Abstracts
Résumé
À côté d’Ubu, des Minutes de sable mémorial et de ses grands romans, Alfred Jarry est le librettiste d’une douzaine d’opérettes-bouffes destinées à Claude Terrasse. En 1906, il place trois de ces opérettes, avec de petits Ubu, dans une collection qu’il intitule Théâtre mirlitonesque, semblant affirmer leur statut mineur. Il est vrai que les opérettes et les chansons ubuesques sont pleines de vers qu’on peut regarder comme « mauvais », qui mettent la règle métrique et les principes de la bienséance et du bon goût à distance. Ce sont les vers bouffons d’une poésie qui se nourrit de jeux de mots, parfois grossiers, où la définition de la rime frôle celle du calembour, modèle de comique sans esprit. Pourtant, c’est à un renversement des échelles de valeurs que Jarry invite en associant étroitement, dans son discours critique, le mirliton, l’écriture bouffe et l’idée de la poésie. Et si le vers mirlitonesque n’était pas « mauvais », mais seulement autre, et doté de pouvoirs de représentation supérieurs ? Et si le rire « bouffe » était le signal de sa haute qualité poétique ? L’élection du calembour au titre de figure emblème d’un dire poétique nouveau par Jarry n’est pas une boutade. Elle implique un point de vue sur le langage, où l’écho est signifiant. Elle tend à découvrir, sous couvert de poésie pour rire, une nouvelle idée du poème, conçu comme une petite machine à créer de drôles de rapports.
Abstract
Alongside Ubu, Minutes de sable mémorial and his great novels, Alfred Jarry also wrote the librettos of a dozen comic operas for Claude Terrasse. In 1906, he put three of these operettas with short Ubu pieces into a collection that he called Théâtre mirlitonesque, a title that seems to confirm their status as minor literature. It is true that the operettas and the Ubu songs are full of lines that might be considered “bad,” departing from the poetic metre and the principles of decency and good taste. These are comic verses that feed on wordplays (some of them coarse), for which the definition of rhyme comes close to pun as the lowest form of wit. And yet, in his critical writings, Jarry draws a close parallel between the swazzle, comic writing and the idea of poetry, inviting the reader to admit a switch of conventional values.

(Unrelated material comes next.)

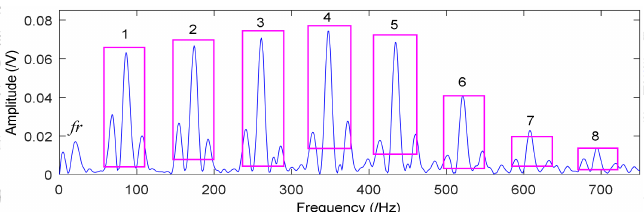
Figure 28. The diagonal slice spectrum after noise reduction using multiscale local projection.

What if this verse were not “bad” but simply different, and endowed with superior powers of representation? What if the belly-laugh were an indicator of its high poetic quality? Jarry’s choice of the pun as the emblematic figure of a new poetic diction is a serious issue. It implies a view on language in which echoes are meaningful. It leads to the discovery, in the guise of humorous verse, of a new idea of what a poem is—a little device designed to create unexpectedly weird connections between words.